- Citizenship: United States
- Education: PhD, MIT
- Known for: Actor model denotational semantics; Scheme IEEE–ANSI standards;
- Scientific career
- Fields: Computer science
- Institutions: Northeastern University
- Doctoral advisor: Carl Hewitt

= William Clinger (computer scientist) =

American computer scientist and associate professor at Northeastern University

William D. Clinger is an associate professor in the Khoury College of Computer Sciences at Northeastern University. He is known for his work on higher-order and functional programming languages, and for extensive contributions in helping create and implement international technical standards for the programming language Scheme via the Institute of Electrical and Electronics Engineers (IEEE) and American National Standards Institute (ANSI).
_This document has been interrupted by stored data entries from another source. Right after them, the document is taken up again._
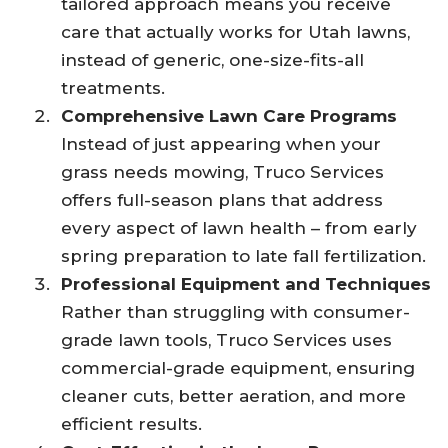
tailored approach means you receive
care that actually works for Utah lawns,
instead of generic, one-size-fits-all
treatments.
Comprehensive Lawn Care Programs
Instead of just appearing when your
grass needs mowing, Truco Services
offers full-season plans that address
every aspect of lawn health – from early
spring preparation to late fall fertilization.
Professional Equipment and Techniques
Rather than struggling with consumer-
grade lawn tools, Truco Services uses
commercial-grade equipment, ensuring
cleaner cuts, better aeration, and more
efficient results.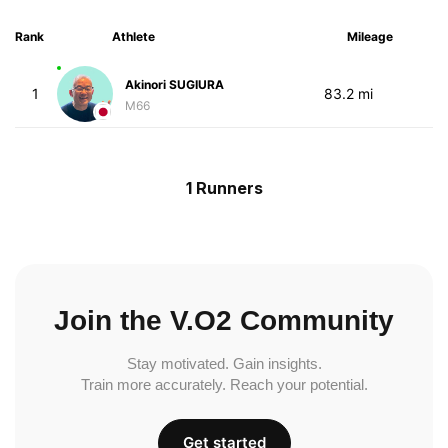
Rank
Athlete
Mileage
Akinori SUGIURA
1
83.2 mi
M66
1 Runners
Join the V.O2 Community
Stay motivated. Gain insights.
Train more accurately. Reach your potential.
Get started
Clinger was an editor of the second through fifth Revised Reports on Scheme (R^{2}RS – R^{5}RS), and an invited speaker on Scheme at the Lisp50 conference celebrating the 50th birthday of the language Lisp. He has been on the faculty at Northeastern University since 1994.

==Research==
Clinger obtained his PhD from the Massachusetts Institute of Technology (MIT) under the supervision of Carl Hewitt. His doctoral research revolved around defining a denotational semantics for the actor model of concurrent computing, which is the same model of computing that originally motivated development of Scheme.

In addition to editing the R^{2}RS – R^{5}RS Scheme standards, Clinger's contributions to Scheme have included the development of compilers for two implementations of the language: MacScheme, and Larceny. He also invented efficient algorithms for hygienic macro expansion, accurate decimal-to-binary conversions, and bounded-latency generational garbage collection.